In the comics, when Spider-Man touches any surface it enhances the “flux of inter-atomic attractive forces,” which basically increases the coefficient of friction between himself and the surface he comes in contact with. Now that I come to think about it, that is a lot more confusing than Sam Raimi’s idea.
5. Spider-Man Has Never Killed Before
Spider-Man is known to have a “no killing” rule, although we have seen Spider-Man break that rule at least a dozen times. For example: when he shot Massacre straight in the head (to be fair, he was shooting and killing civilians).
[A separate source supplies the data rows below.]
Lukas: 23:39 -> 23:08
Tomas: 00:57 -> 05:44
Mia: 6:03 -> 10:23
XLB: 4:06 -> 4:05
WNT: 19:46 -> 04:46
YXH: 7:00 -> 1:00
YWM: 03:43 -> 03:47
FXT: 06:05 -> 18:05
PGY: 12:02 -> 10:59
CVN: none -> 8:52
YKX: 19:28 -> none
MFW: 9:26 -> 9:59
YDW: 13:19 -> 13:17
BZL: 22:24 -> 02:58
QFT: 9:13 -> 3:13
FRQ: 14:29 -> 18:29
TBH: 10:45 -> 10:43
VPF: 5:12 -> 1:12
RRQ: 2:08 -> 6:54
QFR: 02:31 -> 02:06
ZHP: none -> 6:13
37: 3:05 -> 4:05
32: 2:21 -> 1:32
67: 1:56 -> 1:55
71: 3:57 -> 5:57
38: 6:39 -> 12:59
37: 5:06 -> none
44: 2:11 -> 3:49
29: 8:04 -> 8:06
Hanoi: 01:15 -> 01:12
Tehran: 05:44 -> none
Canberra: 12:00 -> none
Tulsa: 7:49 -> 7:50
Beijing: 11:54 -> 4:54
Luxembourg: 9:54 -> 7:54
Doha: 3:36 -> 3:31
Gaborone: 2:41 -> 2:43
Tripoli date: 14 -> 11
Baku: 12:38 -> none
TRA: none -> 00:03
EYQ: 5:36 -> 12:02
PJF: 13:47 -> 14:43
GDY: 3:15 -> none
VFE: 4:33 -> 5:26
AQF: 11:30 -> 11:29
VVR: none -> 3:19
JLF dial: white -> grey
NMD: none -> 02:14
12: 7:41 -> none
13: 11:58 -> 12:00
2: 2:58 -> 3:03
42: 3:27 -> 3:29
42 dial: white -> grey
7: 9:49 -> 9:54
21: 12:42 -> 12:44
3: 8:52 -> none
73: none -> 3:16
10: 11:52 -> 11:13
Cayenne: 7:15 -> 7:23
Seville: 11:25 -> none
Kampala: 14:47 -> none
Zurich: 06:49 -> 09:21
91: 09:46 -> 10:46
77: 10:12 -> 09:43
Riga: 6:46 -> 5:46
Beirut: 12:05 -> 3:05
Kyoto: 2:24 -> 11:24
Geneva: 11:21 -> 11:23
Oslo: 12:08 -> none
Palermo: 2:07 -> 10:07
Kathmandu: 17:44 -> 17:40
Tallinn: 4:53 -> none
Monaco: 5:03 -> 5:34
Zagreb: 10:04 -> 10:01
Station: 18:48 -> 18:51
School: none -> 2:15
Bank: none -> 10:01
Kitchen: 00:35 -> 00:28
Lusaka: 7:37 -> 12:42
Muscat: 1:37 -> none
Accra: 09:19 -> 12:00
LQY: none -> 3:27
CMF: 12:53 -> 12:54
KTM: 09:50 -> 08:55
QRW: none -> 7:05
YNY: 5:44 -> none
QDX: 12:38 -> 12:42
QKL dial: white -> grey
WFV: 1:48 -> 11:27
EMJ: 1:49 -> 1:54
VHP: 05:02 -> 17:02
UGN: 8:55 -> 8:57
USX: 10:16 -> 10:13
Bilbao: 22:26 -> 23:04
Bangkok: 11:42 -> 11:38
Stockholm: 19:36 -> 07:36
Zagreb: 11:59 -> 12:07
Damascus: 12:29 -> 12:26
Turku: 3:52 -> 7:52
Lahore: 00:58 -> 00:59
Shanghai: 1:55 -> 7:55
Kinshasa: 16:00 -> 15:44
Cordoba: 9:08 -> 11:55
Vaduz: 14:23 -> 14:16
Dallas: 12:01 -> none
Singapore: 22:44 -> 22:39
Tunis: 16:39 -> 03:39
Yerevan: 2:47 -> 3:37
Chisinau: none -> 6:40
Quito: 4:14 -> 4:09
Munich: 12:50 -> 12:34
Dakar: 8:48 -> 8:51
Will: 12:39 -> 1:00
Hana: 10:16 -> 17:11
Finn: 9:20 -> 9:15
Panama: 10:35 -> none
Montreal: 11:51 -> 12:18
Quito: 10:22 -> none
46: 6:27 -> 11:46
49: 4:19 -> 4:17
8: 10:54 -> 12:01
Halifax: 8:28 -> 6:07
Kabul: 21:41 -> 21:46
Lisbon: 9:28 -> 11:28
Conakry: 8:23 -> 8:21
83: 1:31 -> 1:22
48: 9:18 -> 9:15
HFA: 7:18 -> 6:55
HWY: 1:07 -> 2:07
Spidey also straight-up killed Modular Man, and shot and killed Vulture. Point being — don’t think Spider-Man won’t kill if it’s necessary.
6. He Became Spider-Man To Save Victims
When Peter Parker first acquired his spider-like abilities, his first thought wasn’t to be a crime fighter. In fact, he initially wanted to make money, which he did soon after joining a wrestling match that got him his own popular TV show. Not until the death of his dear old Uncle Ben did Peter consider crime fighting as a career.
7. Spider-Man Has Always Kept His Identity A Secret
During the events of Civil War, Peter revealed himself to the world. He should have announced it a long time before, as everyone he loved was dead, so keeping his identity wasn’t really keeping anyone safe anymore. Later, Doctor Strange wiped people’s minds to make them forget they ever saw Spider-Man being unmasked, and Spider-Man went back to being “Spydey.” Get it? No? OK.